TASK TO CARRY OUT: From the line containing "hfov_deg: 71.5" to the line containing "hfov_deg: 81.7" in the entries below, reproduce every line exactly, ends included. Nothing else belongs in the copy, and no pictures.
==== ENTRIES SUPPLIED ====
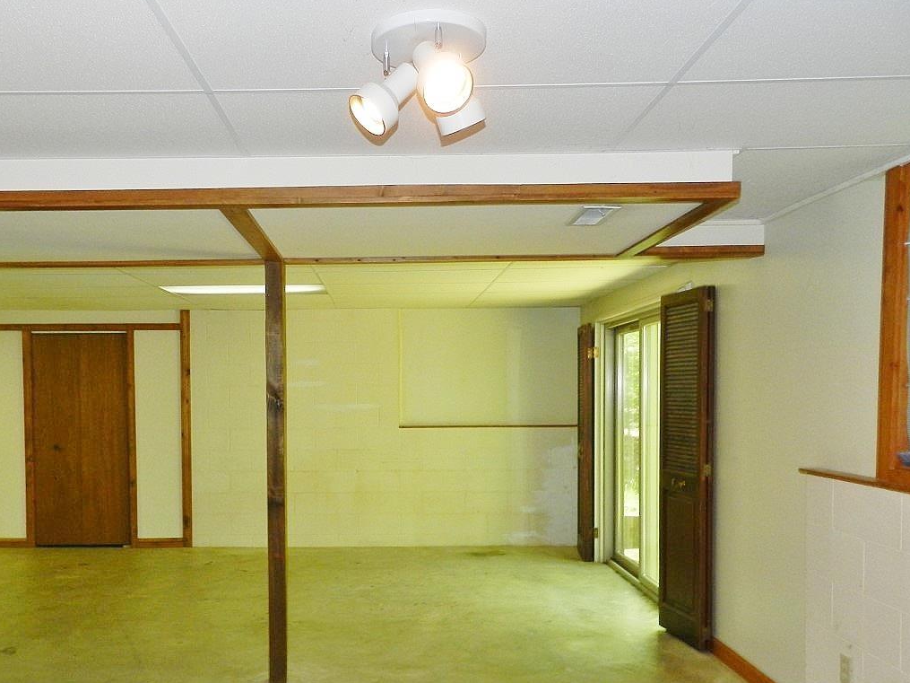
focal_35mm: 29
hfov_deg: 61.2
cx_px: 369
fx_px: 762
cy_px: 412
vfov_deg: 47.9
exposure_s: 1/30
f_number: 3.4
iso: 200
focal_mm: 4
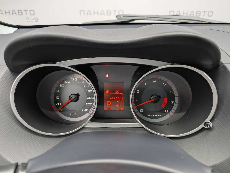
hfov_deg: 71.5
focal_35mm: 24
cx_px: 115
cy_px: 86
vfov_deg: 56.9
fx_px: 160
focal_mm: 6.9
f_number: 1.68
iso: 33
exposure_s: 1/15.1
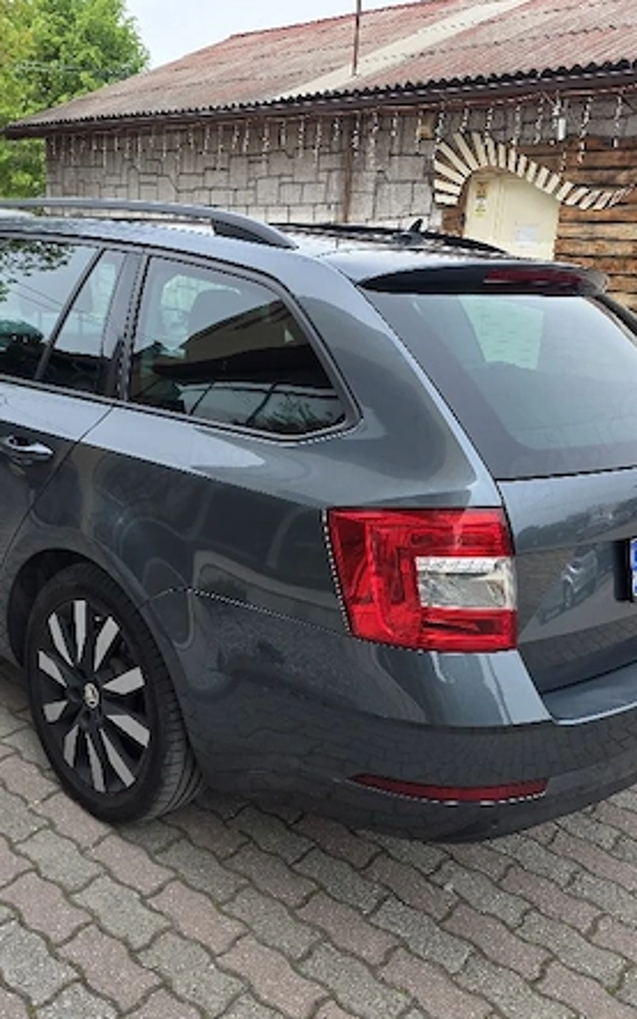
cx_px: 244
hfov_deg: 38.1
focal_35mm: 33
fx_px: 916
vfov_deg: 58.1
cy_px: 508
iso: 80
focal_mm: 6.3
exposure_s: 1/2000
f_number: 1.7
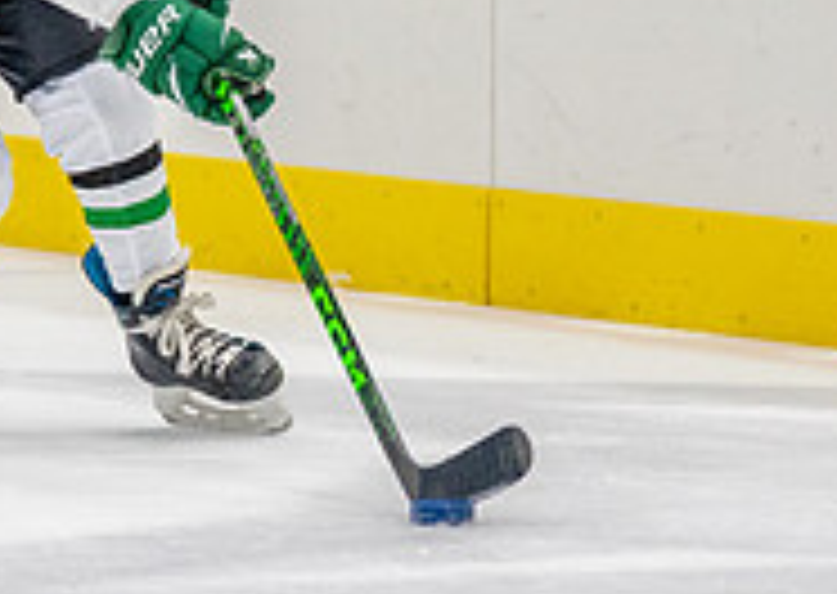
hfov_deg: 3.7
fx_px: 12927
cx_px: 5
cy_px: -102
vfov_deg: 2.6
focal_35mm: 545
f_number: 2.8
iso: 1000
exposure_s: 1/1250
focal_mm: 106
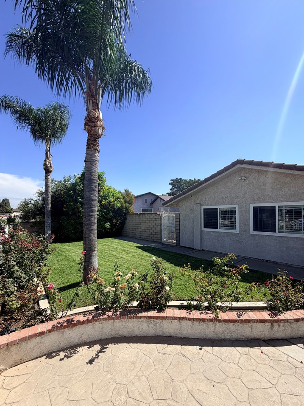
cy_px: 214
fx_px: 176
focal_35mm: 15
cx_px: 161
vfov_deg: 98.1
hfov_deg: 81.7
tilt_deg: +0.8
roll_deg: +0.9
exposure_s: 1/799
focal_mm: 2.22
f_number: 2.2
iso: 20
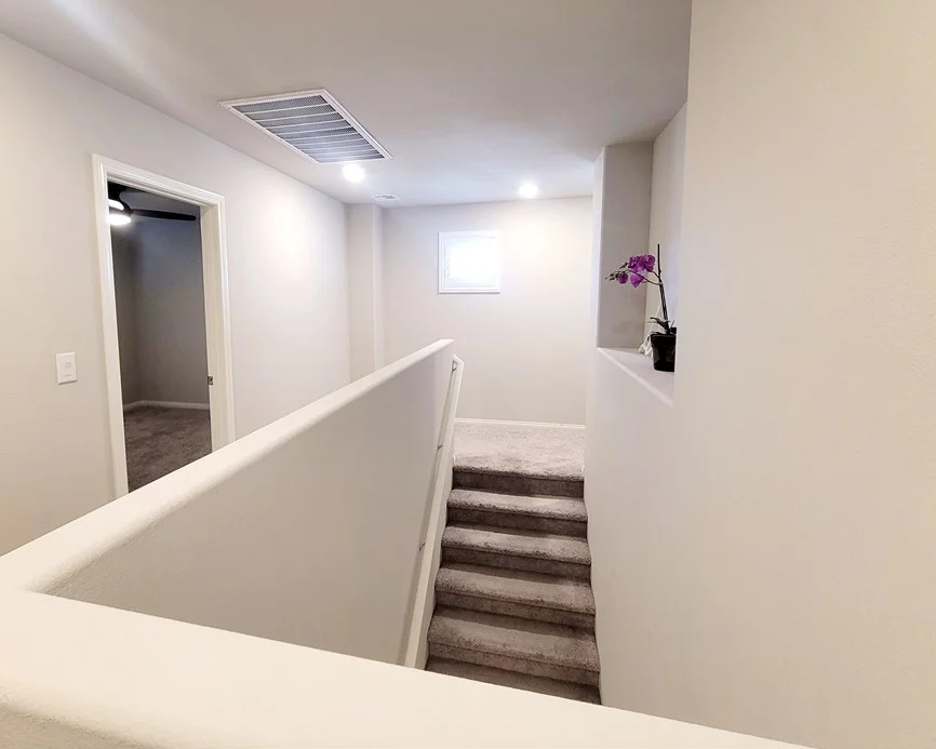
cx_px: 415
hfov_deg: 96.4
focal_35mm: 15
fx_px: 416
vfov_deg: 83.8
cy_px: 335
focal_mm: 2.2
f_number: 2.2
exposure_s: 1/60.2
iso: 320
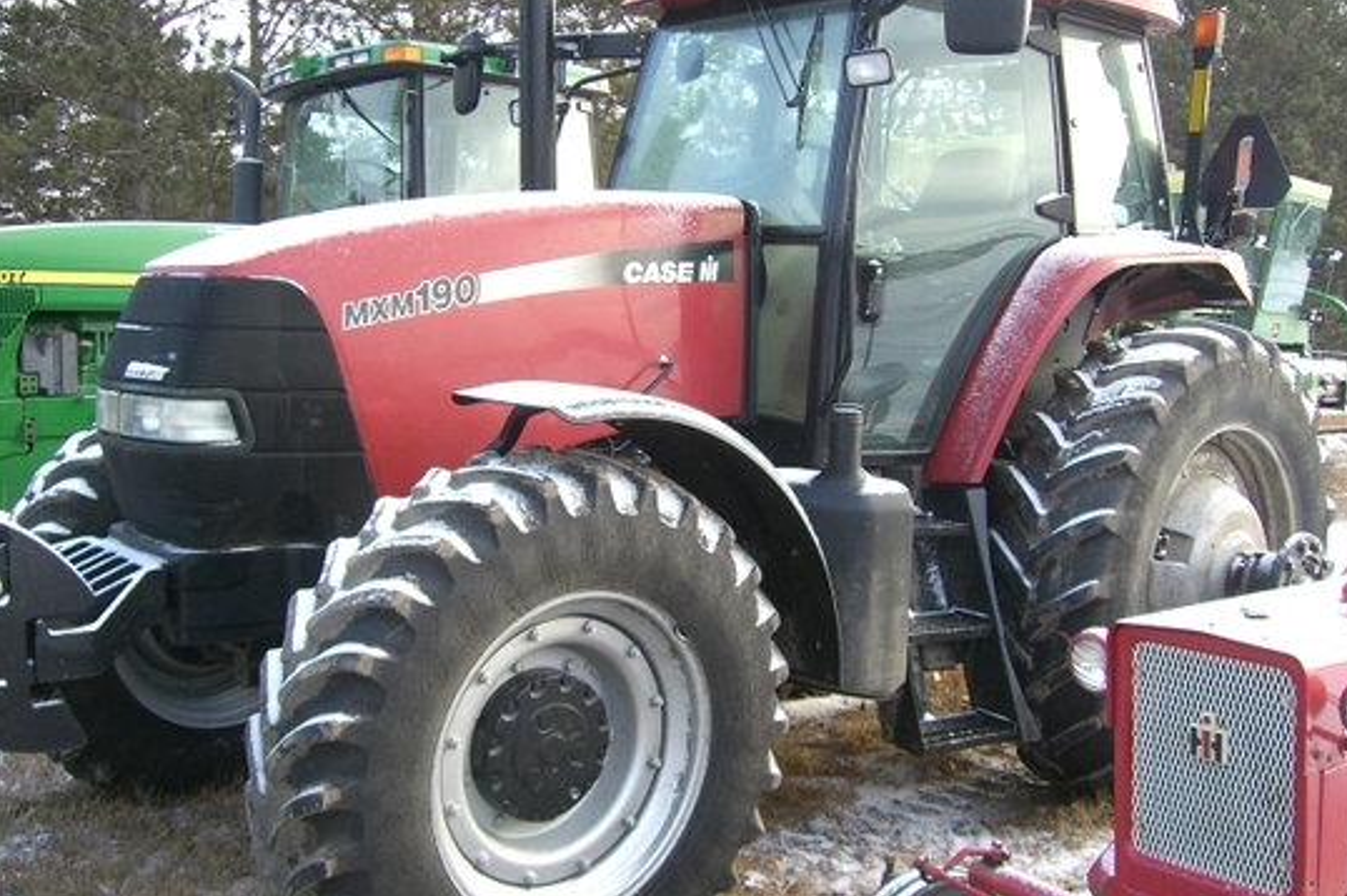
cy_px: 408
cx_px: 679
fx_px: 1496
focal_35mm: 40
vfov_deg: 33.3
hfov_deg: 48.5
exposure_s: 1/160
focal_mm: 6.2
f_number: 2.7
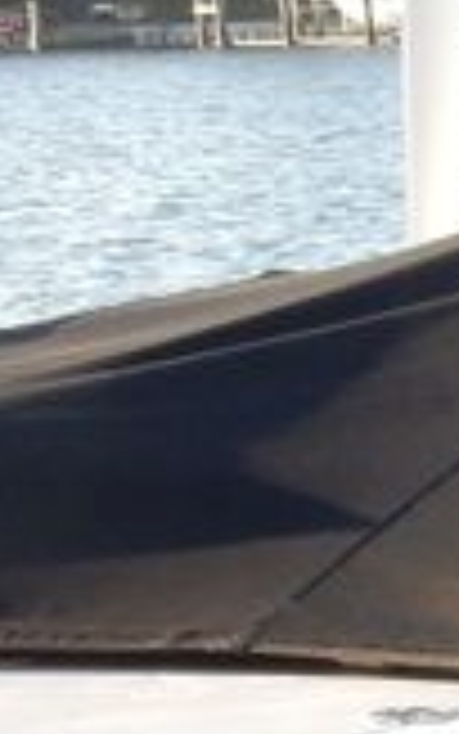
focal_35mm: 287
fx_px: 5739
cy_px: 739
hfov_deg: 4.2
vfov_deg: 7.3
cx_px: 1966
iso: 125
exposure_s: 1/200
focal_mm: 7.6
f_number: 4.2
====
ANSWER SPACE:
hfov_deg: 71.5
focal_35mm: 24
cx_px: 115
cy_px: 86
vfov_deg: 56.9
fx_px: 160
focal_mm: 6.9
f_number: 1.68
iso: 33
exposure_s: 1/15.1
cx_px: 244
hfov_deg: 38.1
focal_35mm: 33
fx_px: 916
vfov_deg: 58.1
cy_px: 508
iso: 80
focal_mm: 6.3
exposure_s: 1/2000
f_number: 1.7
hfov_deg: 3.7
fx_px: 12927
cx_px: 5
cy_px: -102
vfov_deg: 2.6
focal_35mm: 545
f_number: 2.8
iso: 1000
exposure_s: 1/1250
focal_mm: 106
cy_px: 214
fx_px: 176
focal_35mm: 15
cx_px: 161
vfov_deg: 98.1
hfov_deg: 81.7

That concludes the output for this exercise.